Information from Andover News and family

Pictures from family

Submitted by William Greene
 
On December 22, 1894 in Nopolis, Greece, John G. Karcanes was born.  He was the son of George & Fotine Karcanes.  He left Greece in 1912 and arrived in New York City on May 29, 1912 and then traveled to Urbana, Ohio where he worked for his uncle for three years.

Upon his arrival to this country, he immediately purchased Greek-English language books and proceeded teaching himself to speak, read and write English.

In 1915, John came to Andover and with his uncle, James Karcanes and purchased the Sugar Bowl from Nick Cretekos.  The Sugar Bowl was a store that was built in 1908 and was part of the Theatre Block that was built by Scott Prest, which stood on the corner of Greenwood and Main Sts.

On May 26, 1918 John was inducted into the U.S. Army and assigned to Co. 36, 9th Training Battalion, 153rd Depot Brigade. John fulfilled his military requirements and was discharged at Camp Dix, N.J. on September 14, 1918.

In 1919, John went back to Ohio and married the former Penelope Rozakis, bringing her back to Andover to establish their home.

In 1922, John assumed the business alone from his uncle James as James went back to his native Greece.  Shortly afterwards, John purchased the entire business block from the owners, C.E. Brown and Raymond Snyder.

In 1926 he installed an ice making plant and also operated the theatre, which featured stage shows and silent movies.

In 1927 a new era was ushered in when “talking pictures” were presented in the local theatre along with weekly dances being held at the dance hall as well as roller-skating.

In 1931 when the depression rolled around, John was forced to relinquish the business block back to the former owners Brown & Snyder, but still continued his business of making candy, ice cream and running a restaurant that served cold sandwiches of every kind.  In 1933, with the repeal of prohibition, John was the second applicant in Allegany County to receive a beer license.

The Sugar Bowl was always a friendly place. When you came through the front door, John would greet you with a friendly “Hi” and a smile. 

On August 2, 1965 John had been in business for 50 years at the same location, and was recognized in the Andover News with a front-page spread. All of page 3 of the same paper was composed of over 30 other businesses in Andover thanking John on his great success.

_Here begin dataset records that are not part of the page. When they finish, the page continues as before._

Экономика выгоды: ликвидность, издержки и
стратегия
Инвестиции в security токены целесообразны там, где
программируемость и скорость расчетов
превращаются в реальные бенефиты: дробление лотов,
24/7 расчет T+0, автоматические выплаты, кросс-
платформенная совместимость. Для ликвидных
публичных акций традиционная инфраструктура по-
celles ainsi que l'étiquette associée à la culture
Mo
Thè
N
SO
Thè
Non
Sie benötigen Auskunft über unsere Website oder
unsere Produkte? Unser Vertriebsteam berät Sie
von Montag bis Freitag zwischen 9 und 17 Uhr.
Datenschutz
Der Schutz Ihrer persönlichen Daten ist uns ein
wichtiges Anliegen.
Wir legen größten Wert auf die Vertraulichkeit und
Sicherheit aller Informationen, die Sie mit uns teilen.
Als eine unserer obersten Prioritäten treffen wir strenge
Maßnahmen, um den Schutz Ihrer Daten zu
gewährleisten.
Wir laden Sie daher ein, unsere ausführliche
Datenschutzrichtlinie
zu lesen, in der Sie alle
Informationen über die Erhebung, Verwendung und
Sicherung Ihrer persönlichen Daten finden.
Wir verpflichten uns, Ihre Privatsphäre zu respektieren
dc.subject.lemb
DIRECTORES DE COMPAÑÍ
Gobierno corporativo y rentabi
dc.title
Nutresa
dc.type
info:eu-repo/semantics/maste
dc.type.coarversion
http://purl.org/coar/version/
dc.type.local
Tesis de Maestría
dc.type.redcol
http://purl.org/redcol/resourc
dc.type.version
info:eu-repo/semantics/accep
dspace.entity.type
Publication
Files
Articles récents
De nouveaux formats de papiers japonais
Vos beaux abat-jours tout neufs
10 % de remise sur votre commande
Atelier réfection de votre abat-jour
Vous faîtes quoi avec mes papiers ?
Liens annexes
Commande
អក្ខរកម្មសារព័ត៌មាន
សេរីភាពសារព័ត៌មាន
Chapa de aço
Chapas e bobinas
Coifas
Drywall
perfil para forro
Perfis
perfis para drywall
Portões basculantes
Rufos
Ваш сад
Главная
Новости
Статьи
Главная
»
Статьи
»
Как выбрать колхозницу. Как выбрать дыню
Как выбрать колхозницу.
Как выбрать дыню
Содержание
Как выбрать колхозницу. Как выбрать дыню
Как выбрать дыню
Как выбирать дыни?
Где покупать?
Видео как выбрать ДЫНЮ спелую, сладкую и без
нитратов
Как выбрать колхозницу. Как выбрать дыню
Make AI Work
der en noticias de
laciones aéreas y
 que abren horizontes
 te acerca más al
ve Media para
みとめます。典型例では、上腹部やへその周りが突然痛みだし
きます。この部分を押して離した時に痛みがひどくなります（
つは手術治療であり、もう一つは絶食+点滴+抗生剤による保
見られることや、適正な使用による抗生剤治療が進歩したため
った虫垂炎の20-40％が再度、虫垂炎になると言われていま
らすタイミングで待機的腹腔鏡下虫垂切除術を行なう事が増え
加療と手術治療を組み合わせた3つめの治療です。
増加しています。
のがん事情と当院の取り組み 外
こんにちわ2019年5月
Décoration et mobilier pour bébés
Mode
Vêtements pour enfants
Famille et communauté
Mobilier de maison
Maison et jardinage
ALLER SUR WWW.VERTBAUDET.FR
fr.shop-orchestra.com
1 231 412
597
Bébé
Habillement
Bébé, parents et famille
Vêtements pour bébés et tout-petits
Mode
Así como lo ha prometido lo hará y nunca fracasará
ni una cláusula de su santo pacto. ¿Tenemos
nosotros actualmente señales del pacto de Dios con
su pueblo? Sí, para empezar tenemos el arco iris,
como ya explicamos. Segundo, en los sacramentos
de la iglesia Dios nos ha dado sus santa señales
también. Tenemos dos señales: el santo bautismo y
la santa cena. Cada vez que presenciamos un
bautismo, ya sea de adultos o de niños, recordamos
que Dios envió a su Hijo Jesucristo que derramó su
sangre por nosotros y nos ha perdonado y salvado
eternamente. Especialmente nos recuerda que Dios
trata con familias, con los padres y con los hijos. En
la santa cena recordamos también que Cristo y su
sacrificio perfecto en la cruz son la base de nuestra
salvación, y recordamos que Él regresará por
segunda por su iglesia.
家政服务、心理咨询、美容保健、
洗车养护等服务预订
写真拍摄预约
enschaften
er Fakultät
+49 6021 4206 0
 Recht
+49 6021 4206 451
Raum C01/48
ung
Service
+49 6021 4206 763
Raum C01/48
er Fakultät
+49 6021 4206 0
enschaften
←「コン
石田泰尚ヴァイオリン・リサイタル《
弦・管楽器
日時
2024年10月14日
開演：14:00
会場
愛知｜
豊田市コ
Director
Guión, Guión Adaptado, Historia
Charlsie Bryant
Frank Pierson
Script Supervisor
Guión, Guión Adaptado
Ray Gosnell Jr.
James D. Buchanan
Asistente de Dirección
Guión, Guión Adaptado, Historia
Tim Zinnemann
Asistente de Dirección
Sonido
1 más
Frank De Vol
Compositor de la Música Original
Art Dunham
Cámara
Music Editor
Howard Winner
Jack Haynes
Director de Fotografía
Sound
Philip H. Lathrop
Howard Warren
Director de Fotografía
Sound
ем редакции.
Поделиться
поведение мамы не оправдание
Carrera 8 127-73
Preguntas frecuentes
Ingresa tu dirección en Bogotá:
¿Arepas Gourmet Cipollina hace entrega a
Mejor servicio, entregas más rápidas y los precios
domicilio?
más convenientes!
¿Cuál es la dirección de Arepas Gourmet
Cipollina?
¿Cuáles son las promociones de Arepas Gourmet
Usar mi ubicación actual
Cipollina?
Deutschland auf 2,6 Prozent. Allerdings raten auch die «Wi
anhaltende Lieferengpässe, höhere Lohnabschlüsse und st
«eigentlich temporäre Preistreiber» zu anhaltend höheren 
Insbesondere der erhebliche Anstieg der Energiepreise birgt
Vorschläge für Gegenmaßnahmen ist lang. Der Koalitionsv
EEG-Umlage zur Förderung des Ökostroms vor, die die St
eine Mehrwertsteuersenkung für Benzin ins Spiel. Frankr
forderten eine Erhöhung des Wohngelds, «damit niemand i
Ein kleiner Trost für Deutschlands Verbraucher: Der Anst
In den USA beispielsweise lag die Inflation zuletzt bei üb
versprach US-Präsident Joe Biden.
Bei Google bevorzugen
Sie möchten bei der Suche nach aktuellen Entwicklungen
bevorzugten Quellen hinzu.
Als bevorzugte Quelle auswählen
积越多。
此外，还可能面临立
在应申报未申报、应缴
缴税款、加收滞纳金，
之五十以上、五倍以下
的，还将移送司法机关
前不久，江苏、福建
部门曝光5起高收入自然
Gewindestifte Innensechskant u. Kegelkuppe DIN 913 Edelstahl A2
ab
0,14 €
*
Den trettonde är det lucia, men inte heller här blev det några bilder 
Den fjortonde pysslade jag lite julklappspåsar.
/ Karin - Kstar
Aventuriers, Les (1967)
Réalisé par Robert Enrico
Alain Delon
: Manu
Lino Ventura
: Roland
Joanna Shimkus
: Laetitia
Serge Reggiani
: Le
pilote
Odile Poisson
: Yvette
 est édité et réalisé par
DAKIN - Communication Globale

Besides his wife and three children George, Fotine and Kaliopy helping him in his business he also had the following people helping; Sadie Vickers, Harry Joyce, Lenford Horton, Everett Clair, Carl Hann, James B. Mulholland, Art Downer, Joe and Charles Manroe and Rilma DeRemer through out the years.

In July of 1968 John was made Grand Marshal of the 4th of July Parade, an honor that was well deserved.

Then on September 16, 1969, John was awarded a certificate from the Lynch-Burgett Post 397 of Andover, N.Y. for having served 50 years in the Andover post of the American Legion.  John loved his country and made sure his children did along with their children. Two of John’s children served in WW II.  George served in the Navy and Kaliopy served in the Coast Guard.  His granddaughter Penny Hames served in Viet Nam as a nurse, and grandson Chris Karcanes was in the Army from 1979-1983.  Great grandson James Karcanes serves as a Capt. in the Army.

On September 24, 1969 John G. Karcanes passed away and was buried in Valley Brook Cemetery by his lovely wife, who died October 30, 1958.

John always took an active interest in the local community, joining in programs for civic betterment, and his cheery smile and “Hello” were a permanent fixture on Andover’s Main Street.  He always put in long hours at his place of business and his place of business was always busy.

After John’s death, his two daughters, Fotine and Kaliopy ran the business.  Then on May 6, 1980 Fotine died and Kaliopy sold the business to Fred Baker and John Hyland.  In 1982 the Corner Bar was sold to Dee Dee Wallace, who ran a bar there until the building was torn down in 1983. 

I’d like to know how many Andover school graduates could remember going to John’s for an ice cream or a bottle of soda after a basketball game.  I’m sure the number is very high.